George Forman, a researcher at Hewlett-Packard, has made a spam dataset. He took 4601 of his own email messages, labeled them, and extracted various features. The features include the frequency of various words (e.g. "money"), special characters (e.g. dollar signs), and the use of capital letters in the message. For each message, the following variables are recorded:

> colnames(x)
 [1] "word.freq.make"            
 [2] "word.freq.address"         
 [3] "word.freq.all"             
 [4] "word.freq.3d"              
    ...
[48] "word.freq.conference"      
[49] "char.freq.semi"            
[50] "char.freq.paren"           
[51] "char.freq.bracket"         
[52] "char.freq.bang"            
[53] "char.freq.dollar"          
[54] "char.freq.pound"           
[55] "capital.run.length.average"
[56] "capital.run.length.longest"
[57] "capital.run.length.total"  
[58] "spam"                      
The last variable is the class variable ("Yes" or "No"). These variables only describe the content of the message.
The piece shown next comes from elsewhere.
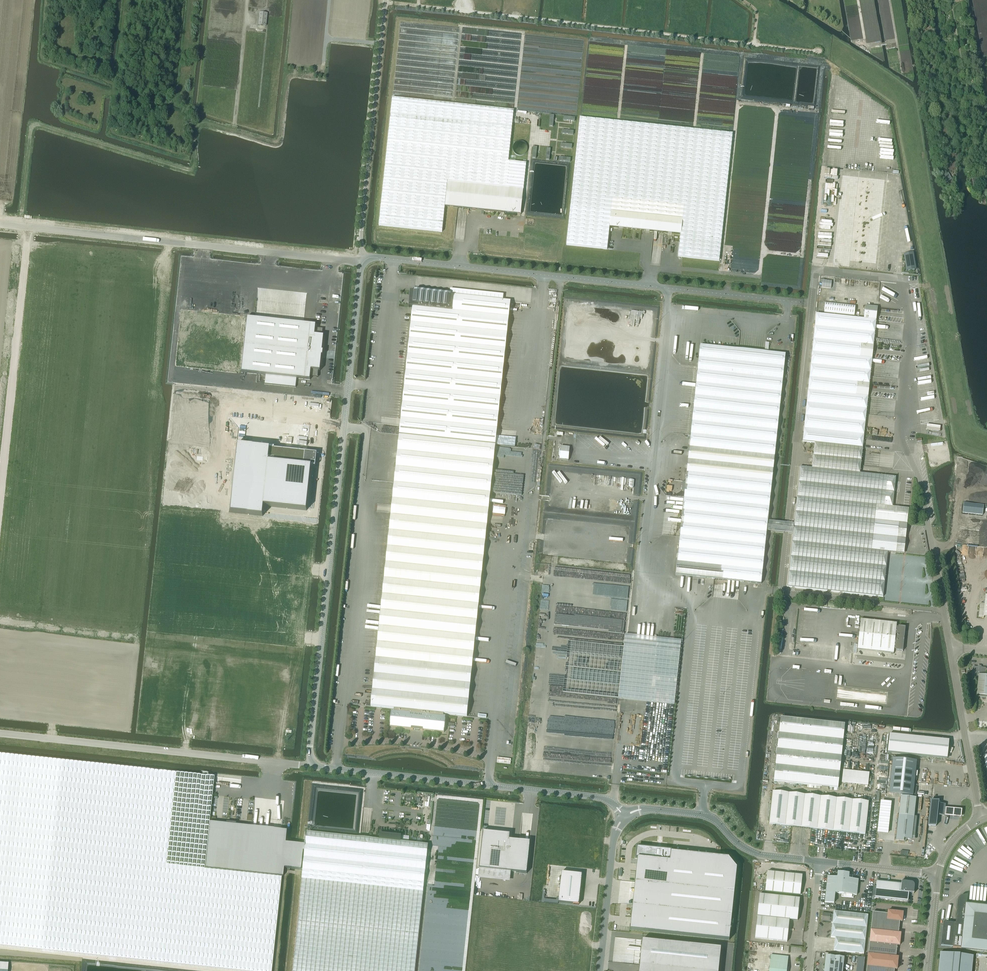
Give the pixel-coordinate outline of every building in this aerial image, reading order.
[(258,25),(266,26),(267,14),(259,13),(258,25)] [(392,98),(379,226),(442,232),(445,207),(447,181),(524,189),(526,163),(508,162),(514,111),(392,98)] [(580,118),(566,245),(607,249),(609,227),(612,200),(683,207),(681,234),(678,257),(683,257),(719,261),(732,134),(580,118)] [(521,215),(524,189),(447,181),(445,207),(484,211),(484,212),(504,214),(504,213),(521,215)] [(609,227),(681,234),(683,207),(612,200),(609,227)] [(913,253),(904,254),(906,271),(916,270),(913,253)] [(413,308),(399,435),(495,445),(510,301),(451,295),(451,294),(414,290),(414,291),(410,291),(409,307),(413,308)] [(855,305),(825,302),(824,313),(854,316),(855,305)] [(816,314),(804,424),(865,430),(866,414),(862,414),(864,396),(868,397),(870,376),(866,376),(868,358),(872,359),(874,338),(870,337),(872,320),(876,320),(877,307),(865,306),(864,319),(816,314)] [(246,318),(240,373),(266,375),(265,384),(296,388),(297,379),(310,380),(310,377),(311,370),(318,371),(320,371),(322,356),(323,356),(323,351),(322,351),(324,336),(322,336),(315,335),(315,329),(316,325),(304,324),(255,319),(246,318)] [(767,533),(767,531),(768,522),(785,354),(764,352),(738,349),(700,345),(696,384),(680,537),(676,575),(714,579),(740,582),(761,584),(767,533)] [(803,441),(815,442),(863,448),(865,430),(804,424),(803,441)] [(495,445),(399,435),(371,706),(394,709),(394,711),(392,711),(391,714),(390,724),(390,727),(411,729),(411,730),(423,731),(423,730),(444,733),(446,717),(444,716),(444,714),(467,716),(496,445),(495,445)] [(169,438),(162,506),(263,516),(264,506),(307,511),(311,466),(315,467),(316,466),(315,466),(316,454),(317,454),(169,438)] [(781,523),(780,532),(793,534),(787,587),(883,597),(888,552),(896,553),(904,554),(907,524),(909,509),(893,507),(896,477),(860,473),(863,448),(815,442),(812,468),(800,467),(794,524),(781,523)] [(560,459),(569,460),(571,447),(562,446),(560,459)] [(963,513),(983,515),(984,505),(964,503),(963,513)] [(794,524),(768,522),(767,533),(793,535),(794,524)] [(979,617),(984,618),(984,616),(986,617),(986,596),(985,604),(980,603),(979,617)] [(896,626),(897,623),(861,620),(859,639),(858,649),(893,653),(894,650),(903,651),(903,641),(904,639),(905,627),(896,626)] [(624,647),(618,698),(674,704),(681,640),(625,635),(624,647)] [(568,641),(563,693),(618,698),(624,647),(568,641)] [(985,668),(973,667),(972,679),(978,680),(976,695),(986,696),(986,675),(984,675),(985,668)] [(905,680),(902,710),(917,712),(921,681),(905,680)] [(774,781),(838,788),(845,724),(780,717),(774,781)] [(887,752),(947,758),(949,740),(889,734),(887,752)] [(240,970),(271,970),(279,897),(281,877),(282,877),(283,868),(286,868),(289,869),(295,869),(296,869),(301,870),(303,851),(305,851),(292,970),(414,970),(424,883),(428,844),(423,844),(400,841),(401,835),(380,833),(379,839),(360,837),(307,832),(305,844),(299,844),(298,843),(292,843),(289,843),(286,842),(287,830),(281,830),(252,826),(251,826),(235,825),(235,824),(226,823),(226,824),(209,822),(214,782),(214,777),(0,754),(0,946),(240,970)] [(892,759),(889,794),(912,796),(916,761),(892,759)] [(828,830),(836,831),(839,799),(773,792),(769,824),(791,826),(811,829),(828,830)] [(839,799),(836,831),(865,834),(868,802),(839,799)] [(928,826),(936,827),(937,815),(938,815),(944,816),(944,815),(945,807),(945,804),(938,804),(938,801),(931,800),(928,826)] [(962,809),(945,807),(944,815),(961,817),(962,809)] [(899,815),(896,841),(899,841),(904,841),(904,839),(906,839),(911,840),(914,817),(899,815)] [(488,832),(483,831),(481,847),(479,869),(511,872),(527,874),(530,842),(520,841),(519,841),(511,840),(509,839),(510,834),(493,832),(492,832),(488,832)] [(637,847),(636,858),(637,858),(637,859),(635,882),(632,905),(630,930),(729,940),(737,868),(728,858),(672,852),(671,851),(671,850),(637,847)] [(561,872),(558,902),(579,905),(582,874),(561,872)] [(765,891),(800,895),(802,875),(767,872),(765,891)] [(858,880),(848,879),(849,874),(838,873),(837,878),(827,876),(825,902),(834,903),(835,893),(856,895),(857,894),(858,880)] [(911,883),(902,882),(902,881),(901,881),(901,884),(877,882),(875,898),(907,901),(908,893),(914,893),(913,893),(914,886),(914,885),(913,884),(912,883),(911,883)] [(755,938),(787,942),(789,920),(797,921),(800,898),(759,894),(755,938)] [(941,946),(953,947),(953,948),(986,951),(986,907),(966,905),(967,895),(961,896),(959,898),(958,901),(955,923),(943,922),(941,946)] [(835,938),(833,951),(863,954),(868,915),(833,911),(833,915),(830,914),(822,913),(821,921),(829,922),(829,921),(832,921),(830,937),(835,938)] [(888,911),(887,914),(888,914),(887,920),(899,921),(902,922),(903,912),(888,911)] [(872,912),(871,924),(899,927),(899,921),(887,920),(888,914),(887,914),(872,912)] [(871,924),(870,936),(900,940),(901,933),(898,933),(899,927),(871,924)] [(870,936),(869,948),(896,951),(897,945),(899,945),(900,940),(870,936)] [(721,948),(642,940),(639,965),(639,970),(718,970),(721,948)] [(869,948),(867,960),(897,963),(898,957),(895,957),(896,951),(869,948)] [(973,956),(940,953),(938,970),(971,970),(973,956)] [(788,967),(787,967),(788,957),(770,955),(769,970),(788,970),(788,967)] [(844,958),(825,956),(824,970),(842,970),(844,958)] [(866,970),(894,970),(894,969),(897,969),(897,963),(867,960),(866,970)] [(9,964),(0,963),(0,970),(8,970),(9,964)]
In a real system, we would probably also want to compare the sender name to an address book.

We split into train and test:

x <- rsplit(x,0.5); names(x) <- c("train","test")
For a tree classifier, these are the commands we would use:
tr <- tree(spam~.,x$train)
plot(tr,type="u");text(tr,pretty=0)
The resulting tree depends strongly on the particular train/test split. Some variables which appear consistently are the frequency of dollar signs, exclamation points, and the word "hp", which is a good indicator of non-spam in this dataset. The tree is rather complicated, but only uses a few variables. Trees tend to use only a few variables, which is great for analysis but not so good for classification. For good classifications we should want to use as much information about the message as possible.

Logistic regression is quite different from trees in that it uses all of the variables. We can make a logistic regression classifier as follows:

fit <- glm(spam~.,x$train,family=binomial)
The error rate for both models can be computed using misclass:
> misclass(tr,x$test)
[1] 224
> misclass(fit,x$test)
[1] 168
For one particular train/test split, the tree has 224/2300 errors while logistic regression has 168/2300. This difference is statistically significant:
> chisq.test(array(c(224,2300,168,2300),c(2,2)))
X-squared = 7.0897, df = 1, p-value = 0.007753 
Cross-validation on tree size does not change the error rate.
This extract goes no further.